An Unacknowledged Debt: Le Guin
Le Guin died, and I joined the crowd of people tweeting about it, with probably my favourite single quote of hers, but it’s hard to pick a favourite from her work, isn’t it? because she said so many resonant, authoritative things, in and out of fiction. I read A Wizard of Earthsea when I was seven, and then I re-read it when I was, I don’t know, eleven? and I still remember how I could not get through one page without it feeling familiar, because every page has something that leaves a mark. Most books you re-read don’t feel like that.
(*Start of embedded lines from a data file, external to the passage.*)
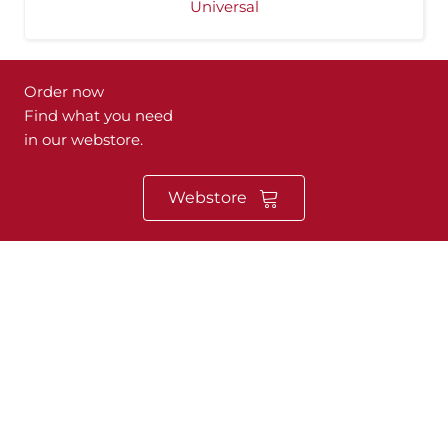
Universal
Order now
Find what you need
in our webstore.
Webstore
Heeb Systemtechnik
Dipl.-Ing. (FH) Dietmar Heeb
Henningsweg 13
47509 Rheurdt
Phone: +49 (0) 28 45 / 30 97 126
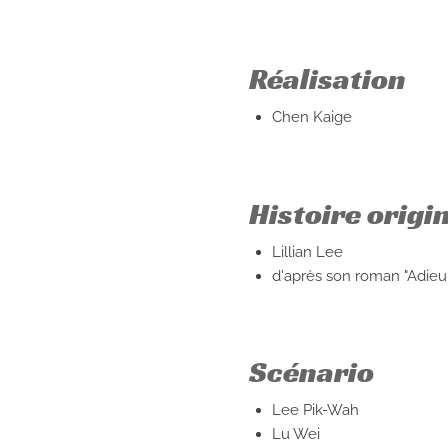
Réalisation
Chen Kaige
Histoire origi
Lillian Lee
d'après son roman "Adie
Scénario
Lee Pik-Wah
Lu Wei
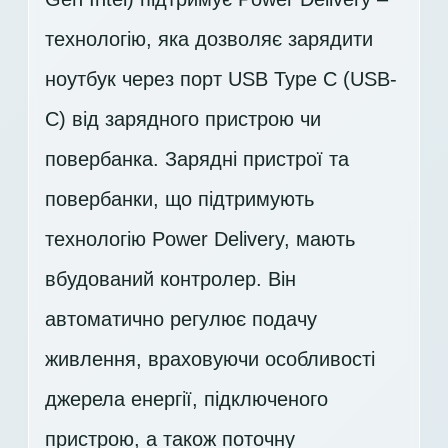
технологію, яка дозволяє зарядити
ноутбук через порт USB Type C (USB-
C) від зарядного пристрою чи
повербанка. Зарядні пристрої та
повербанки, що підтримують
технологію Power Delivery, мають
вбудований контролер. Він
автоматично регулює подачу
живлення, враховуючи особливості
джерела енергії, підключеного
пристрою, а також поточну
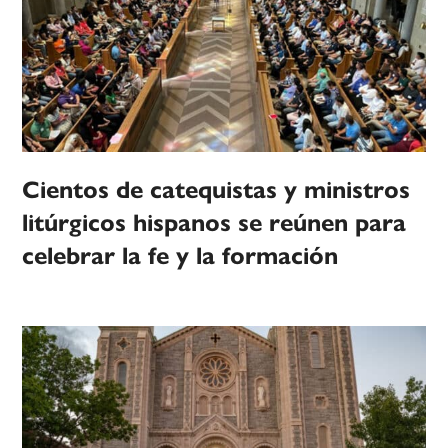
Cientos de catequistas y ministros
litúrgicos hispanos se reúnen para
celebrar la fe y la formación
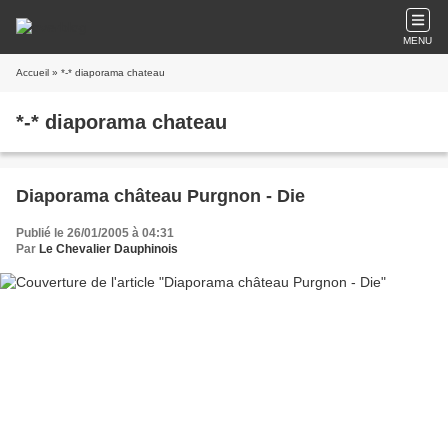
MENU
Accueil
» *-* diaporama chateau
*-* diaporama chateau
Diaporama château Purgnon - Die
Publié le 26/01/2005 à 04:31
Par
Le Chevalier Dauphinois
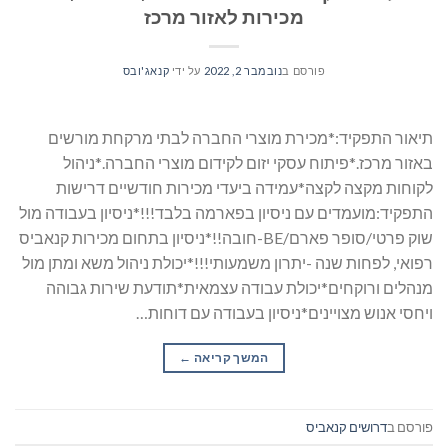
מכירות לאזור מרכז
פורסם ב
נובמבר 2, 2022
על ידי
קנאג'ובס
תיאור התפקיד:*מכירת מוצרי החברה לבתי מרקחת מורשים
באזור מרכז.*פיתוח עסקי יזום לקידום מוצרי החברה.*ניהול
לקוחות מקצה לקצה*עמידה ביעדי מכירות חודשיים דרישות
התפקיד:מועמדים עם ניסיון בפארמה בלבד!!!*ניסיון בעבודה מול
שוק פרטי/סופר פארם/BE-חובה!!*ניסיון בתחום מכירות קנאביס
רפואי, לפחות שנה -יתרון משמעותי!!!*יכולת ניהול משא ומתן מול
מנהלים ורוקחים*יכולת עבודה עצמאית*תודעת שירות גבוהה
ויחסי אנוש מצויינים*ניסיון בעבודה עם דוחות…
המשך קריאה
→
פורסם ב
דרושים קנאביס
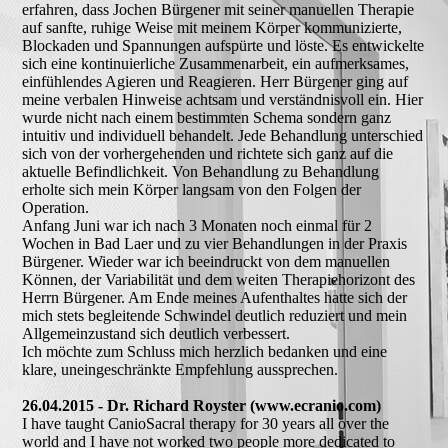
erfahren, dass Jochen Bürgener mit seiner manuellen Therapie
auf sanfte, ruhige Weise mit meinem Körper kommunizierte,
Blockaden und Spannungen aufspürte und löste. Es entwickelte
sich eine kontinuierliche Zusammenarbeit, ein aufmerksames,
einfühlendes Agieren und Reagieren. Herr Bürgener ging auf
meine verbalen Hinweise achtsam und verständnisvoll ein. Hier
wurde nicht nach einem bestimmten Schema sondern ganz
intuitiv und individuell behandelt. Jede Behandlung unterschied
sich von der vorhergehenden und richtete sich ganz auf die
aktuelle Befindlichkeit. Von Behandlung zu Behandlung
erholte sich mein Körper langsam von den Folgen der
Operation.
Anfang Juni war ich nach 3 Monaten noch einmal für 2
Wochen in Bad Laer und zu vier Behandlungen in der Praxis
Bürgener. Wieder war ich beeindruckt von dem manuellen
Können, der Variabilität und dem weiten Therapiehorizont des
Herrn Bürgener. Am Ende meines Aufenthaltes hatte sich der
mich stets begleitende Schwindel deutlich reduziert und mein
Allgemeinzustand sich deutlich verbessert.
Ich möchte zum Schluss mich herzlich bedanken und eine
klare, uneingeschränkte Empfehlung aussprechen.
26.04.2015 - Dr. Richard Royster (www.ecranio.com)
I have taught CanioSacral therapy for 30 years all over the
world and I have not worked two people more dedicated to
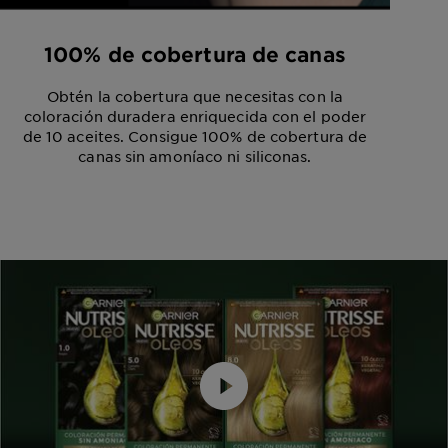
100% de cobertura de canas
Obtén la cobertura que necesitas con la
coloración duradera enriquecida con el poder
de 10 aceites. Consigue 100% de cobertura de
canas sin amoníaco ni siliconas.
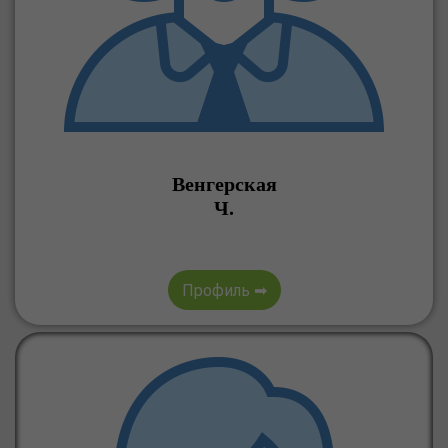
Венгерская
Ч.
Профиль ➡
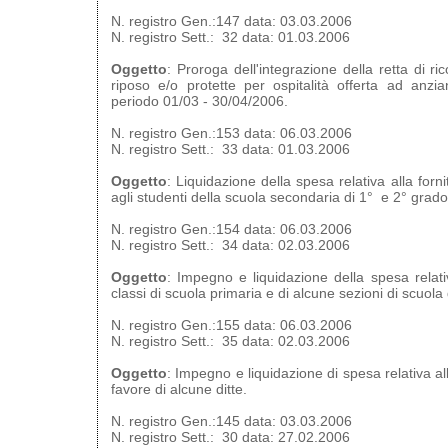
N. registro Gen.:147 data: 03.03.2006
N. registro Sett.: 32 data: 01.03.2006
Oggetto
: Proroga dell'integrazione della retta di r
riposo e/o protette per ospitalità offerta ad anzi
periodo 01/03 - 30/04/2006.
N. registro Gen.:153 data: 06.03.2006
N. registro Sett.: 33 data: 01.03.2006
Oggetto
: Liquidazione della spesa relativa alla forn
agli studenti della scuola secondaria di 1° e 2° grado
N. registro Gen.:154 data: 06.03.2006
N. registro Sett.: 34 data: 02.03.2006
Oggetto
: Impegno e liquidazione della spesa relati
classi di scuola primaria e di alcune sezioni di scuola d
N. registro Gen.:155 data: 06.03.2006
N. registro Sett.: 35 data: 02.03.2006
Oggetto
: Impegno e liquidazione di spesa relativa alla
favore di alcune ditte.
N. registro Gen.:145 data: 03.03.2006
N. registro Sett.: 30 data: 27.02.2006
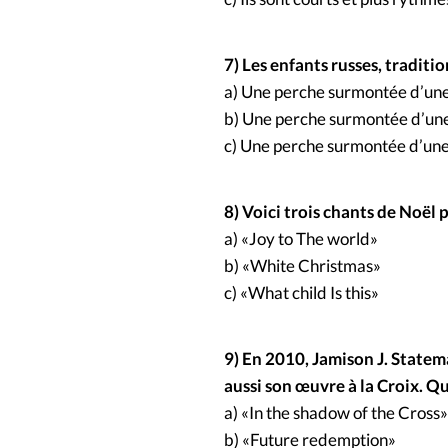
7) Les enfants russes, traditi
a) Une perche surmontée d’une
b) Une perche surmontée d’un
c) Une perche surmontée d’une
8) Voici trois chants de Noël 
a) «Joy to The world»
b) «White Christmas»
c) «What child Is this»
9) En 2010, Jamison J. State
aussi son œuvre à la Croix. Qu
a) «In the shadow of the Cross»
b) «Future redemption»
Anyway I possibly didn’t realise until this morning how fundamental the influence of her work – not exclusively the Earthsea books, but particularly those, because I read them early – has been on me. I have occasionally mentioned her in interviews, but not often, because I don’t think about Le Guin when I’m writing, and I do think about Peake and Renault and Zelazny and Hambly, whom I read later, and whom I have to work not to imitate consciously. Le Guin (like Tolkien and Lewis) gave me the whole landscape. Magicians are like this; death works like that; here is the nature of things. The canniness of the everyday and the sudden intrusion of the numinous and the gifts of aphorism and the awareness of nuance and consequence in everything. And of limitation: “Bright the hawk’s flight on the empty sky.”
And some of it is bloody obvious. Sunless Sea is an archipelago, for flip’s sake.
I just wanted to acknowledge the debt. If you’re looking for a graceful ending, this blog post doesn’t have one, but I hope she did.